Antarctic Geothermal Heat Flow Model: Aq1
Author(s) -
Stål Tobias,
Reading Anya M.,
Halpin Jacqueline A.,
Whittaker Joanne M.
Publication year - 2021
Publication title -
geochemistry, geophysics, geosystems
Language(s) - English
Resource type - Journals
SCImago Journal Rank - 1.928
H-Index - 136
ISSN - 1525-2027
DOI - 10.1029/2020gc009428
Subject(s) - geology , geothermal gradient , observable , flow (mathematics) , antarctic ice sheet , glacier , meteorology , cryosphere , climatology , geophysics , geomorphology , mechanics , geography , physics , sea ice , quantum mechanics
We present a refined map of geothermal heat flow for Antarctica, Aq1, based on multiple observables.

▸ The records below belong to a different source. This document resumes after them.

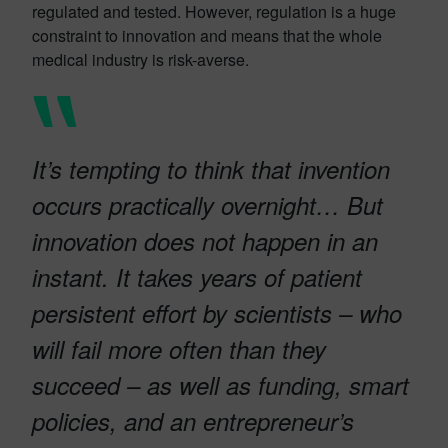
regulated and tested. However, regulation is a huge
constraint to innovation and means that the whole
medical industry is risk-averse.
It’s tempting to think that invention
occurs practically overnight… But
innovation does not happen in an
instant. It takes years of patient
persistent effort by scientists – who
will fail more often than they
succeed – as well as funding, smart
policies, and an entrepreneur’s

The map is generated using a similarity detection approach by attributing observables from geophysics and geology to a large number of high‐quality heat flow values ( N = 5,792) from other continents. Observables from global, continental, and regional datasets for Antarctica are used with a weighting function that allows the degree of similarity to increase with proximity and how similar the observables are. The similarity detection parameters are optimized through cross correlation. For each grid cell in Antarctica, a weighted average heat flow value and uncertainty metrics are calculated. The Aq1 model provides higher spatial resolution in comparison to previous results. High heat flow is shown in the Thwaites Glacier region, with local values over 150 mW m −2 . We also map elevated values over 80 mW m −2 in Palmer Land, Marie Byrd Land, Victoria Land and Queen Mary Land. Very low heat flow is shown in the interior of Wilkes Land and Coats Land, with values under 40 mW m −2 . We anticipate that the new geothermal heat flow map, Aq1, and its uncertainty bounds will find extended use in providing boundary conditions for ice sheet modeling and understanding the interactions between the cryosphere and solid Earth. The computational framework and open architecture allow for the model to be reproduced, adapted and updated with additional data, or model subsets to be output at higher resolution for regional studies.